Baden-Württemberg war einst Vorreiter für den Rest der Bundesrepublik in Sachen Fremdsprachenunterricht. 2003 hatte man dort begonnen, Fremdsprachen an Grundschulen flächendeckend zu unterrichten. Entlang der Grenze wurde Französisch, ansonsten Englisch unterrichtet.
Doch nun will Baden-Württemberg – wieder als Vorreiter – den Fremdsprachenunterricht ab dem Schuljahr 2018/19 erst von der dritten Klasse an unterrichten, anstatt ab der Ersten. Die baden-württembergischen Schüler hätten nach dem Stuttgarter Kultusministerium im Vergleich mit anderen Bundesländern beim Lesen, Schreiben und Rechnen schlechter abgeschnitten als in der Vergangenheit.
Das Ministerium betonte, die Änderung beim Fremdsprachenunterricht sei kein Sparprogramm, sondern ziele auf eine qualitative Weiterentwicklung der Grundschulen. Mit den frei werdenden Ressourcen soll die Stärkung der Kompetenzen in Deutsch und Mathematik in den Grundschulen erreicht werden. Die Gewerkschaft Erziehung und Wissenschaft (GEW) in Baden-Württemberg, widerspricht hingegen dieser Darstellung. So sei die Einschränkung des Fremdsprachenunterrichts in der zu geringen Anzahl von Grundschullehrern begründet. Dabei sei die Bedeutung früher Fremdsprachenkenntnisse sehr wichtig, da das Land von internationalen Kontakten lebe. Ob Französisch jedoch an der Rheinschiene sinnvoller sei als Englisch, könne diskutiert werden.
Zwar fehlen noch Studien über die Auswirkungen des frühen Französischunterrichts, doch für das Fach Englisch ist 2015 die Untersuchung "Der Lernstand im Englischunterricht am Ende von Klasse 4" des sogenannten BIG-Kreises erschienen, einem Zusammenschluss von Fachdidaktikern. Dort wurden 2148 Schülern aus ganz Deutschland befragt und deren Leistung getestet. Die Ergebnisse seien akzeptabel beim Schreiben, sehr akzeptabel beim Hörverstehen und sehr erfreulich beim Leseverstehen. Die Schüler fanden das Fach Englisch zudem zu 80 Prozent "cool". Dabei seien die Unterschiede bei den Kenntnissen jedoch groß. So erlebten manche einen überwiegend spielerisch aufgezogenen Unterricht und andere lernten mit fast gymnasial-propädeutischen Verfahren.

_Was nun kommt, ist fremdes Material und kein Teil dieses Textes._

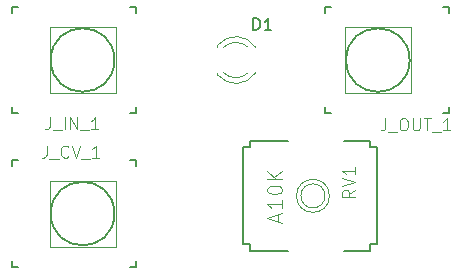
<source format=gbr>
G04 #@! TF.GenerationSoftware,KiCad,Pcbnew,(5.0.0)*
G04 #@! TF.CreationDate,2018-08-26T11:39:21+02:00*
G04 #@! TF.ProjectId,1u_lpg,31755F6C70672E6B696361645F706362,rev?*
G04 #@! TF.SameCoordinates,Original*
G04 #@! TF.FileFunction,Legend,Top*
G04 #@! TF.FilePolarity,Positive*
%FSLAX46Y46*%
G04 Gerber Fmt 4.6, Leading zero omitted, Abs format (unit mm)*
G04 Created by KiCad (PCBNEW (5.0.0)) date 08/26/18 11:39:21*
%MOMM*%
%LPD*%
G01*
G04 APERTURE LIST*
%ADD10C,0.120000*%
%ADD11C,0.066040*%
%ADD12C,0.127000*%
%ADD13C,0.203200*%
%ADD14C,0.050800*%
%ADD15C,0.150000*%
%ADD16C,0.076200*%
%ADD17C,0.101600*%
G04 APERTURE END LIST*
D10*
G04 #@! TO.C,D1*
X17920000Y-5580000D02*
X17920000Y-5736000D01*
X17920000Y-3264000D02*
X17920000Y-3420000D01*
X20521130Y-5579837D02*
G75*
G02X18439039Y-5580000I-1041130J1079837D01*
G01*
X20521130Y-3420163D02*
G75*
G03X18439039Y-3420000I-1041130J-1079837D01*
G01*
X21152335Y-5578608D02*
G75*
G02X17920000Y-5735516I-1672335J1078608D01*
G01*
X21152335Y-3421392D02*
G75*
G03X17920000Y-3264484I-1672335J-1078608D01*
G01*
D11*
G04 #@! TO.C,J_CV_1*
X9299080Y-20299080D02*
X9299080Y-14700920D01*
X9299080Y-14700920D02*
X3700920Y-14700920D01*
X3700920Y-20299080D02*
X3700920Y-14700920D01*
X9299080Y-20299080D02*
X3700920Y-20299080D01*
D12*
X1000900Y-21998340D02*
X500520Y-21998340D01*
X500520Y-21998340D02*
X500520Y-21497960D01*
X500520Y-13502040D02*
X500520Y-13001660D01*
X500520Y-13001660D02*
X1000900Y-13001660D01*
X10497960Y-13001660D02*
X10998340Y-13001660D01*
X10998340Y-13001660D02*
X10998340Y-13502040D01*
X10497960Y-21998340D02*
X10998340Y-21998340D01*
X10998340Y-21998340D02*
X10998340Y-21497960D01*
X9189860Y-17500000D02*
G75*
G03X9189860Y-17500000I-2689860J0D01*
G01*
G04 #@! TO.C,J_IN_1*
X9189860Y-4500000D02*
G75*
G03X9189860Y-4500000I-2689860J0D01*
G01*
X10998340Y-8998340D02*
X10998340Y-8497960D01*
X10497960Y-8998340D02*
X10998340Y-8998340D01*
X10998340Y-1660D02*
X10998340Y-502040D01*
X10497960Y-1660D02*
X10998340Y-1660D01*
X500520Y-1660D02*
X1000900Y-1660D01*
X500520Y-502040D02*
X500520Y-1660D01*
X500520Y-8998340D02*
X500520Y-8497960D01*
X1000900Y-8998340D02*
X500520Y-8998340D01*
D11*
X9299080Y-7299080D02*
X3700920Y-7299080D01*
X3700920Y-7299080D02*
X3700920Y-1700920D01*
X9299080Y-1700920D02*
X3700920Y-1700920D01*
X9299080Y-7299080D02*
X9299080Y-1700920D01*
G04 #@! TO.C,J_OUT_1*
X28700920Y-1700920D02*
X28700920Y-7299080D01*
X28700920Y-7299080D02*
X34299080Y-7299080D01*
X34299080Y-1700920D02*
X34299080Y-7299080D01*
X28700920Y-1700920D02*
X34299080Y-1700920D01*
D12*
X36999100Y-1660D02*
X37499480Y-1660D01*
X37499480Y-1660D02*
X37499480Y-502040D01*
X37499480Y-8497960D02*
X37499480Y-8998340D01*
X37499480Y-8998340D02*
X36999100Y-8998340D01*
X27502040Y-8998340D02*
X27001660Y-8998340D01*
X27001660Y-8998340D02*
X27001660Y-8497960D01*
X27502040Y-1660D02*
X27001660Y-1660D01*
X27001660Y-1660D02*
X27001660Y-502040D01*
X34189860Y-4500000D02*
G75*
G03X34189860Y-4500000I-2689860J0D01*
G01*
D13*
G04 #@! TO.C,RV1*
X31397500Y-11900440D02*
X31397500Y-20099560D01*
X20102120Y-20099560D02*
X20102120Y-11900440D01*
X30848860Y-11900440D02*
X30848860Y-11351800D01*
X31397500Y-11900440D02*
X30848860Y-11900440D01*
X20650760Y-11900440D02*
X20102120Y-11900440D01*
X20650760Y-11351800D02*
X20650760Y-11900440D01*
X20650760Y-20099560D02*
X20650760Y-20648200D01*
X20102120Y-20099560D02*
X20650760Y-20099560D01*
X30848860Y-20099560D02*
X31397500Y-20099560D01*
X30848860Y-20648200D02*
X30848860Y-20099560D01*
X28649220Y-11351800D02*
X30848860Y-11351800D01*
X20650760Y-11351800D02*
X23851160Y-11351800D01*
X30848860Y-20648200D02*
X28649220Y-20648200D01*
X23851160Y-20648200D02*
X20650760Y-20648200D01*
D14*
X27397000Y-16000000D02*
G75*
G03X27397000Y-16000000I-1397000J0D01*
G01*
X27016000Y-16000000D02*
G75*
G03X27016000Y-16000000I-1016000J0D01*
G01*
G04 #@! TO.C,D1*
D15*
X20961904Y-1952380D02*
X20961904Y-952380D01*
X21200000Y-952380D01*
X21342857Y-1000000D01*
X21438095Y-1095238D01*
X21485714Y-1190476D01*
X21533333Y-1380952D01*
X21533333Y-1523809D01*
X21485714Y-1714285D01*
X21438095Y-1809523D01*
X21342857Y-1904761D01*
X21200000Y-1952380D01*
X20961904Y-1952380D01*
X22485714Y-1952380D02*
X21914285Y-1952380D01*
X22200000Y-1952380D02*
X22200000Y-952380D01*
X22104761Y-1095238D01*
X22009523Y-1190476D01*
X21914285Y-1238095D01*
G04 #@! TO.C,J_CV_1*
D16*
X3443809Y-11743619D02*
X3443809Y-12469333D01*
X3395428Y-12614476D01*
X3298666Y-12711238D01*
X3153523Y-12759619D01*
X3056761Y-12759619D01*
X3685714Y-12856380D02*
X4459809Y-12856380D01*
X5282285Y-12662857D02*
X5233904Y-12711238D01*
X5088761Y-12759619D01*
X4992000Y-12759619D01*
X4846857Y-12711238D01*
X4750095Y-12614476D01*
X4701714Y-12517714D01*
X4653333Y-12324190D01*
X4653333Y-12179047D01*
X4701714Y-11985523D01*
X4750095Y-11888761D01*
X4846857Y-11792000D01*
X4992000Y-11743619D01*
X5088761Y-11743619D01*
X5233904Y-11792000D01*
X5282285Y-11840380D01*
X5572571Y-11743619D02*
X5911238Y-12759619D01*
X6249904Y-11743619D01*
X6346666Y-12856380D02*
X7120761Y-12856380D01*
X7894857Y-12759619D02*
X7314285Y-12759619D01*
X7604571Y-12759619D02*
X7604571Y-11743619D01*
X7507809Y-11888761D01*
X7411047Y-11985523D01*
X7314285Y-12033904D01*
G04 #@! TO.C,J_IN_1*
X3713142Y-9343619D02*
X3713142Y-10069333D01*
X3664761Y-10214476D01*
X3568000Y-10311238D01*
X3422857Y-10359619D01*
X3326095Y-10359619D01*
X3955047Y-10456380D02*
X4729142Y-10456380D01*
X4971047Y-10359619D02*
X4971047Y-9343619D01*
X5454857Y-10359619D02*
X5454857Y-9343619D01*
X6035428Y-10359619D01*
X6035428Y-9343619D01*
X6277333Y-10456380D02*
X7051428Y-10456380D01*
X7825523Y-10359619D02*
X7244952Y-10359619D01*
X7535238Y-10359619D02*
X7535238Y-9343619D01*
X7438476Y-9488761D01*
X7341714Y-9585523D01*
X7244952Y-9633904D01*
G04 #@! TO.C,J_OUT_1*
X32135809Y-9443619D02*
X32135809Y-10169333D01*
X32087428Y-10314476D01*
X31990666Y-10411238D01*
X31845523Y-10459619D01*
X31748761Y-10459619D01*
X32377714Y-10556380D02*
X33151809Y-10556380D01*
X33587238Y-9443619D02*
X33780761Y-9443619D01*
X33877523Y-9492000D01*
X33974285Y-9588761D01*
X34022666Y-9782285D01*
X34022666Y-10120952D01*
X33974285Y-10314476D01*
X33877523Y-10411238D01*
X33780761Y-10459619D01*
X33587238Y-10459619D01*
X33490476Y-10411238D01*
X33393714Y-10314476D01*
X33345333Y-10120952D01*
X33345333Y-9782285D01*
X33393714Y-9588761D01*
X33490476Y-9492000D01*
X33587238Y-9443619D01*
X34458095Y-9443619D02*
X34458095Y-10266095D01*
X34506476Y-10362857D01*
X34554857Y-10411238D01*
X34651619Y-10459619D01*
X34845142Y-10459619D01*
X34941904Y-10411238D01*
X34990285Y-10362857D01*
X35038666Y-10266095D01*
X35038666Y-9443619D01*
X35377333Y-9443619D02*
X35957904Y-9443619D01*
X35667619Y-10459619D02*
X35667619Y-9443619D01*
X36054666Y-10556380D02*
X36828761Y-10556380D01*
X37602857Y-10459619D02*
X37022285Y-10459619D01*
X37312571Y-10459619D02*
X37312571Y-9443619D01*
X37215809Y-9588761D01*
X37119047Y-9685523D01*
X37022285Y-9733904D01*
G04 #@! TO.C,RV1*
X29556000Y-15492000D02*
X29048000Y-15847600D01*
X29556000Y-16101600D02*
X28489200Y-16101600D01*
X28489200Y-15695200D01*
X28540000Y-15593600D01*
X28590800Y-15542800D01*
X28692400Y-15492000D01*
X28844800Y-15492000D01*
X28946400Y-15542800D01*
X28997200Y-15593600D01*
X29048000Y-15695200D01*
X29048000Y-16101600D01*
X28489200Y-15187200D02*
X29556000Y-14831600D01*
X28489200Y-14476000D01*
X29556000Y-13561600D02*
X29556000Y-14171200D01*
X29556000Y-13866400D02*
X28489200Y-13866400D01*
X28641600Y-13968000D01*
X28743200Y-14069600D01*
X28794000Y-14171200D01*
D17*
X23036666Y-18146904D02*
X23036666Y-17542142D01*
X23399523Y-18267857D02*
X22129523Y-17844523D01*
X23399523Y-17421190D01*
X23399523Y-16332619D02*
X23399523Y-17058333D01*
X23399523Y-16695476D02*
X22129523Y-16695476D01*
X22310952Y-16816428D01*
X22431904Y-16937380D01*
X22492380Y-17058333D01*
X22129523Y-15546428D02*
X22129523Y-15425476D01*
X22190000Y-15304523D01*
X22250476Y-15244047D01*
X22371428Y-15183571D01*
X22613333Y-15123095D01*
X22915714Y-15123095D01*
X23157619Y-15183571D01*
X23278571Y-15244047D01*
X23339047Y-15304523D01*
X23399523Y-15425476D01*
X23399523Y-15546428D01*
X23339047Y-15667380D01*
X23278571Y-15727857D01*
X23157619Y-15788333D01*
X22915714Y-15848809D01*
X22613333Y-15848809D01*
X22371428Y-15788333D01*
X22250476Y-15727857D01*
X22190000Y-15667380D01*
X22129523Y-15546428D01*
X23399523Y-14578809D02*
X22129523Y-14578809D01*
X23399523Y-13853095D02*
X22673809Y-14397380D01*
X22129523Y-13853095D02*
X22855238Y-14578809D01*
G04 #@! TD*
M02*

</source>
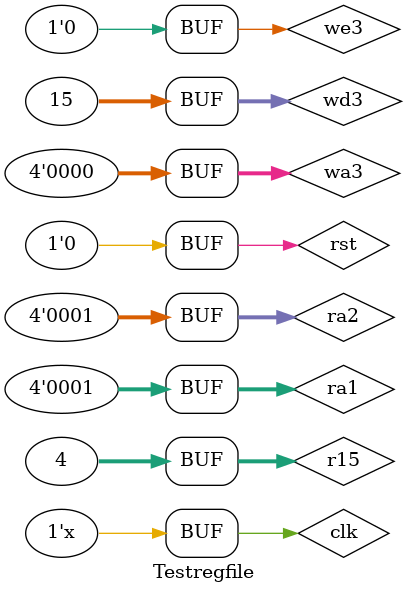
<source format=sv>
`timescale 1 ps / 1 ps
module Testregfile ();

	logic clk,rst;
	logic we3;
	logic [3:0] ra1,ra2,wa3;
	logic [31:0] wd3,r15,rd1,rd2;
	regfile registros (we3,ra1,ra2,wa3,wd3,r15,rd1,rd2);
	
	initial begin 
		rst=1; #10;rst=0;
		clk=0; #10
		
		we3=1'b1;
		ra1=3;
		ra2=4;
		wa3=1;
		wd3=7;
		r15=4;
		#10
		we3=1'b0;
		ra1=1;
		ra2=1;
		wa3=0;
		wd3=15;
		r15=4;
	end 
	
	
	always begin 
		clk=~clk; #5;
	
	end

endmodule
</source>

Daher sei die Kultusministerkonferenz aufgefordert, "baldmöglichst verbindliche (Mindest-)Standards für den Englischunterricht in der Grundschule zu entwickeln", da sonst auch zukünftig in der fünften Klasse viel Unterrichtszeit darauf verwendet werden müsse, die Schüler auf einen einheitlichen Lernstand zu bringen.
In welcher Grundschulklasse dagegen der Fremdsprachenunterricht begonnen werden soll, ist trotz der Studie unklar. In Baden-Württemberg, Rheinland-Pfalz und Hamburg wird ab der ersten Klasse eine Fremdsprache gelehrt, in NRW erst ein Jahr später und in den übrigen Bundesländern erst ab der dritten Klasse.